Last week, my five year old was playing with friends on the playground. One of the children stomped past me, saying “He’s being mean to me.”
I went to my child and said “X says you’re being mean to him.” My child said “I wasn’t mean. It wasn’t me. It was my duplicate #6.” (He’s been reading Calvin and Hobbes, and loves the part where Calvin build a duplicator and makes duplicates of himself.)
So, was he lying? Should he be punished for lying?
When talking about discipline, it’s essential to understand child development. A five year old is in the midst of the magical thinking stage. If you teach them one day about planting pea seeds and growing peas, then the next day, you may find them hovering over the garden plot, waving a stick ‘magic wand’ over the seeds to make them grow now. Or, you may find them planting their favorite toy in hopes that many more will grow.
Sometimes their magical thinking is terribly cute. A friend of mine was making a toy jet pack for a 4 year old, from recycled 2 liter bottles. As they worked, my friend talked about how cool jet packs are and how fun it would be to fly around the neighborhood.

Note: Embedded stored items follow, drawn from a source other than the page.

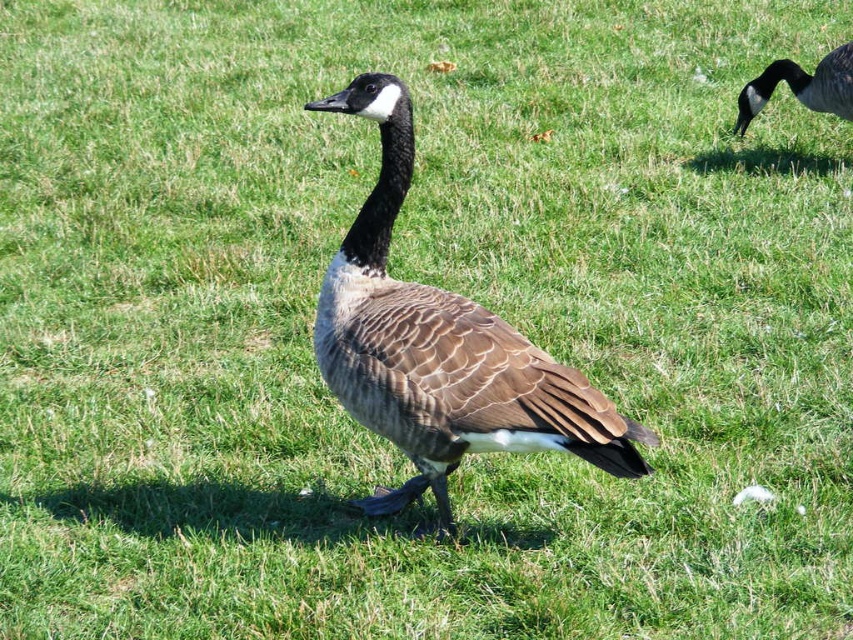
Does brown feathered duck at center have a lesser height compared to brown feathered goose at upper right?

No, brown feathered duck at center is not shorter than brown feathered goose at upper right.

Locate an element on the screen. brown feathered duck at center is located at coordinates (440, 348).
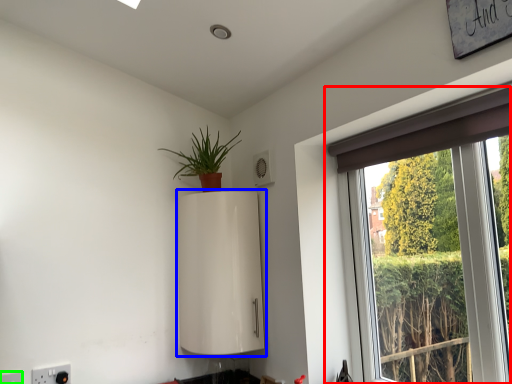
Question: Which object is positioned farthest from window (highlighted by a red box)? Select from appliance (highlighted by a blue box) and electric outlet (highlighted by a green box).

Choices:
 (A) appliance
 (B) electric outlet

Answer: (B)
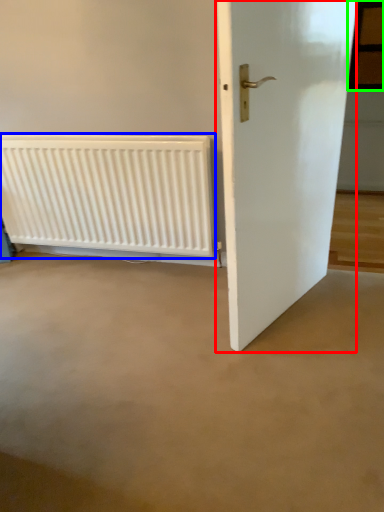
Question: Which object is the farthest from door (highlighted by a red box)? Choose among these: radiator (highlighted by a blue box) or window (highlighted by a green box).

Choices:
 (A) radiator
 (B) window

Answer: (B)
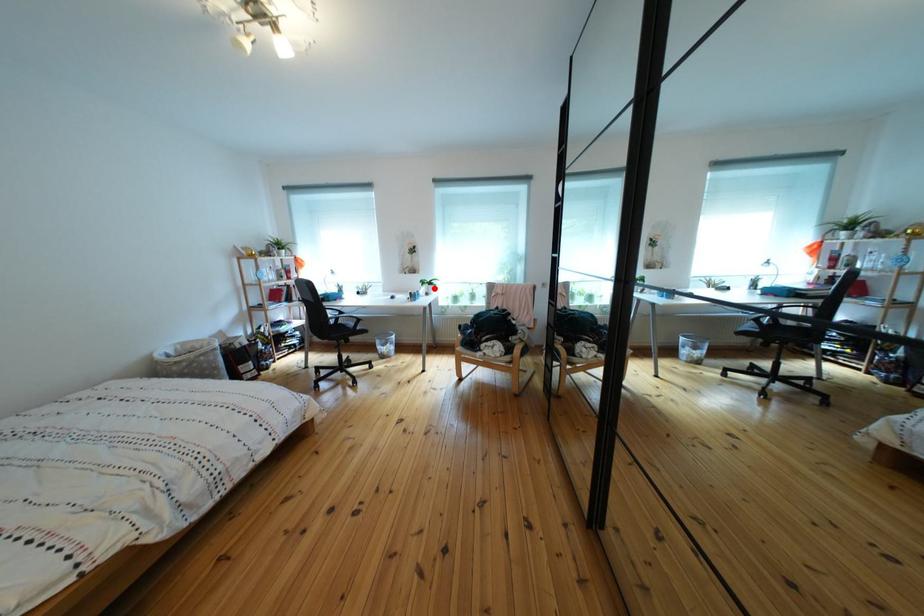
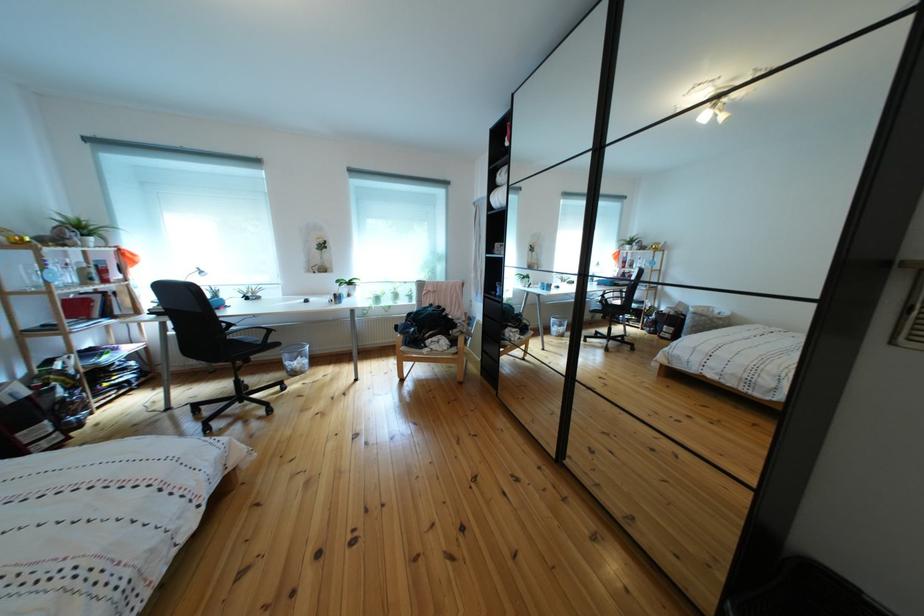
The point at the highlighted location is marked in the first image. Where is the corresponding point in the second image?

(351, 288)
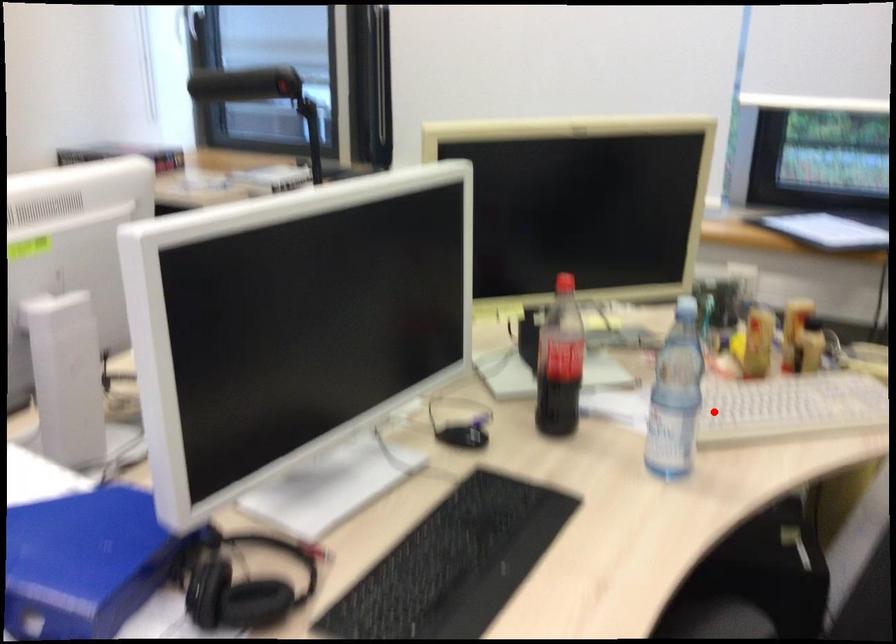
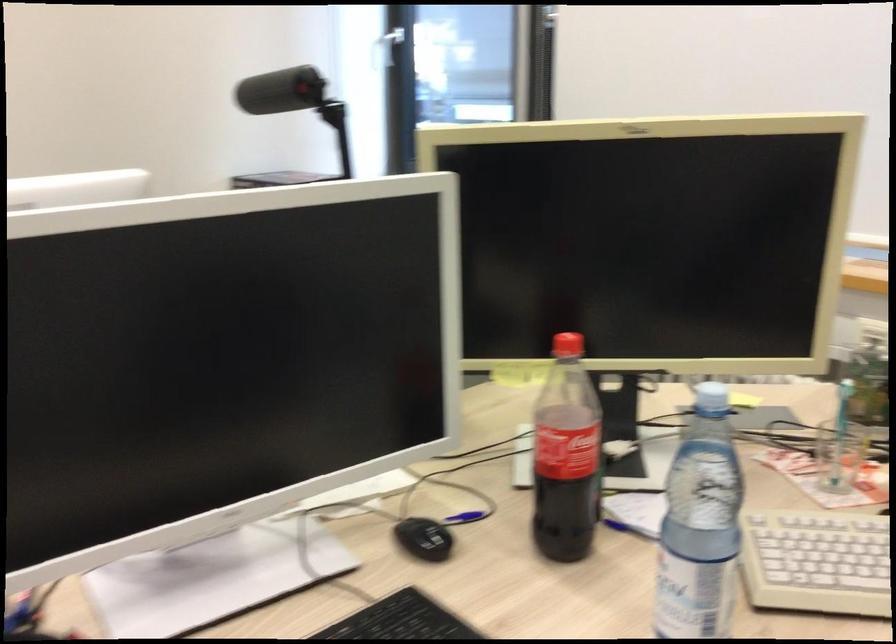
Where in the second image is the point corresponding to the highlighted location from the first image?

(815, 562)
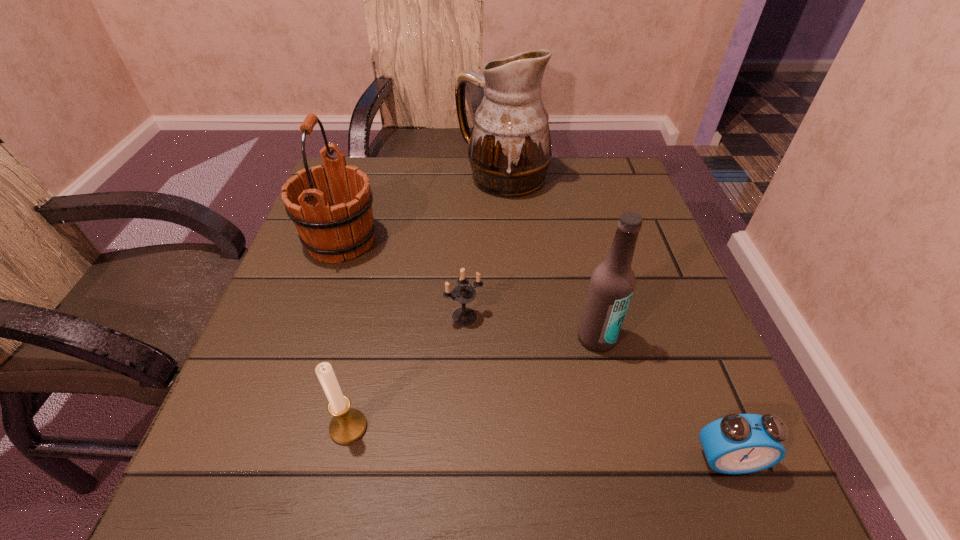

When she finished the jet pack and put it on, the 4 year old stood there with her eyes clenched tight in excitement, saying “I’m ready! How do I make it go?” She truly believed that her jet pack would help her lift off and fly.
Sometimes magical thinking is very frustrating. Your child believes that if they do the special magical thing, then they have the power to shape their reality. Sometimes they believe they have the power to change the rules. My middle child knew that our rule is a maximum of “two sweet credits a day” (a sweet credit is a candy or a cookie or a soda, or whatever.) But she kept coming up with one reason after another why that rule shouldn’t apply to her today. It wasn’t that she was trying to talk me into changing my rule (she knew that wouldn’t happen), it was more that she was saying things like “when it’s a sunny day in February, all mamas give their kids four sweet credits” or “Remember, we read that book where she ate lots and lots of cake at a summer picnic and never got sick. So it’s OK to eat lots of cake in the summer.” In other words, the whim of the weather has declared that today is different from a regular day, so what can you do but adapt your routine?
Just as children use magical thinking for things they wish would happen, they also use it for things they wish wouldn’t happen, or didn’t happen.
When my son told me that duplicate #6 was the one who’d been mean, you might jump to the conclusion that he was lying to avoid punishment. But it’s more complex than that. He was actually feeling bad about being mean to his friend. He was sad that his friend had walked away and didn’t want to play with him any more. My son (like all of us) wants to think of himself as a good person, not someone who does mean things. So, he used his magical thinking to say that someone other than him was really the mean one. He was a nice kid who wanted to play with his friend still.
So, I get from a developmental perspective why he’s doing this. But how do I respond? Honor his thinking, but also reinforce that taking responsibility for your actions is important.
“You and duplicate 6 both want to be good people, don’t you? But for both you and duplicate 6, sometimes you forget and you act mean, is that right? Being mean is not OK for either of you.” I pause to be sure he’s heard the message, then say “I see your friend is feeling very sad right now. Can you go over and apologize for being mean, and see if he wants to play again?”
He did go and apologize and they went back to playing happily.
If he’d come back to me with “I don’t need to apologize because I didn’t do anything. Duplicate #6 did”, then I would have said “Duplicate #6 is still figuring out how to be nice. I know you know how to be nice. Can you show #6 how by showing him how you do a really nice apology to your friend?”
This was a one time incident. I might respond differently if I felt like this was a chronic problem that he was frequently behaving badly and blaming it on his duplicate. If that was the case, I would be stricter about calling him on his lie, while still acknowledging the reason for the magical thinking: “You’re not telling the truth. I know you wish that it was duplicate #6 that did it, or you wish it was anyone other than you who did it. But that isn’t true, is it? You did it and you need to apologize for it.”